Of course. Horses have been in Robinson’s blood as long as he can remember.

“I was riding a horse when I was about 4 years old,” he said. “I got my first horse when I was about 10. Up until I quit riding, I always had a horse.”

He ran his hand along Mickey’s smooth coat and fed her a molasses treat. And then he pointed his walker toward the enclosure out back that held Felde’s three other horses.

“I’ve got to see all these horses,” he said, setting off across the grass.

It was a field trip that seemed unimaginable just a year ago, said his daughter, Pauline Fuller. Her dad, coping with Alzheimer’s disease and rheumatoid arthritis, had lost weight and become weak and frail. He couldn’t stand without help.

He eventually moved into Royal View, an assisted living center in Mecosta, Michigan. And he began to receive care from Spectrum Health Hospice. Although he chafed at moving out of his home, he grew stronger and formed bonds with his caregivers. He started walking again this spring.

The day he met Felde, they immediately connected over their shared love of horses.

“I’m a cowboy,” Robinson said.

Felde talked to Haley Kadzban, a social worker with Spectrum Health Hospice, about bringing  Robinson to her farm near Mecosta.

Kadzban, who has heard many of Robinson’s stories about rodeos, agreed it was a great idea.

“He is everything a cowboy should be,” she said.

Once they settled on a date for the visit, Brittany Bentley, home manager of Royal View, drove him over.

As he visited with the horses on the farm owned by Felde and her husband, Jason, Robinson shared stories of his days raising and riding horses during his childhood in the small town of Doniphan, Missouri. He rode bulls and broncos in the rodeo―”I wasn’t great, but I was fair.”

He talked about the time he got a chance to ride an exceptionally wild bull, “a big, ole motley-faced Hereford” and managed to hang on as it spun him around.

He trained horses, too. The secret? Reward them with sugar. “You don’t have to be mean,” he said.

Robinson moved to Michigan at 18, Fuller said. He worked at a refrigerator factory in Greenville until 62. After he retired, he bought some horses and moved to a farm near Sheridan.

It’s been at least five years since he has ridden a horse.

It seemed longer for Robinson. As he fed treats to the horses, he joked, “I haven’t seen a horse in so long, I don’t know which end to feed.”

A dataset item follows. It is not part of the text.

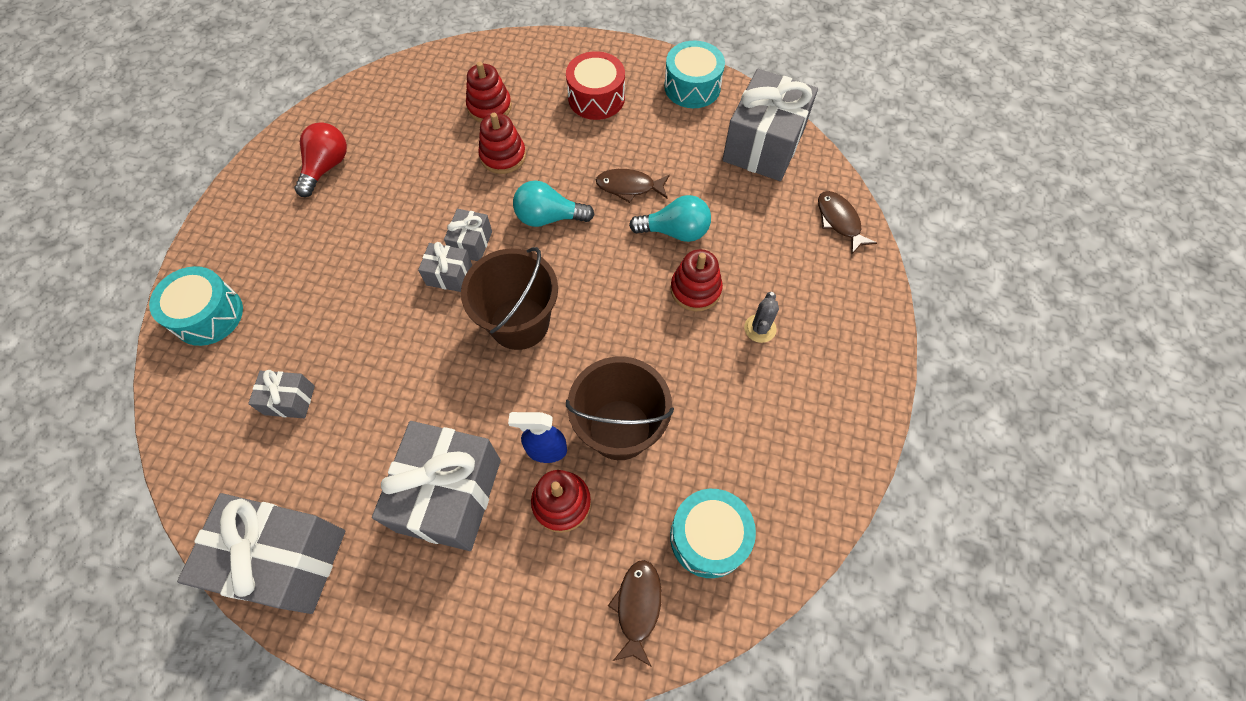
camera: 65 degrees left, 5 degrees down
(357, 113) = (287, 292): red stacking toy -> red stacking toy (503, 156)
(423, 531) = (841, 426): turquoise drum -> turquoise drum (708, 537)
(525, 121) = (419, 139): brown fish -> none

After visiting the horses, Robinson sat down on a chair beneath a shade tree. In his plaid shirt and cowboy hat, he looked right at home on the farm.

“They are beautiful horses,” he said admiringly. “And you can tell they got brains by the way they stand.”

As he gets stronger, he hopes he might someday ride again.

“I believe I could get on a horse today,” he said. “I’d have trouble getting on it. I might have to get up on a picnic table or have somebody help me. But if I could get up on that saddle, I’d stay on that saddle.

“I could ride all day.”

His daughter said she appreciated the extra effort to bring joy to her father’s life.

“It’s just really special they would take the time to do this,” she said.

When her dad talks about horses, “he forgets all his worries,” Fuller said. “It’s what he was good at when he was young and strong. That was his passion. That was his great love in life.”

It goes both ways.

“I love listening to his stories,” Felde said. “He always makes me smile.”

Robinson beamed as he looked at the friends gathered for his visit to the farm.

“We need more people to know about horses,” he said. “The love for horses is something different.”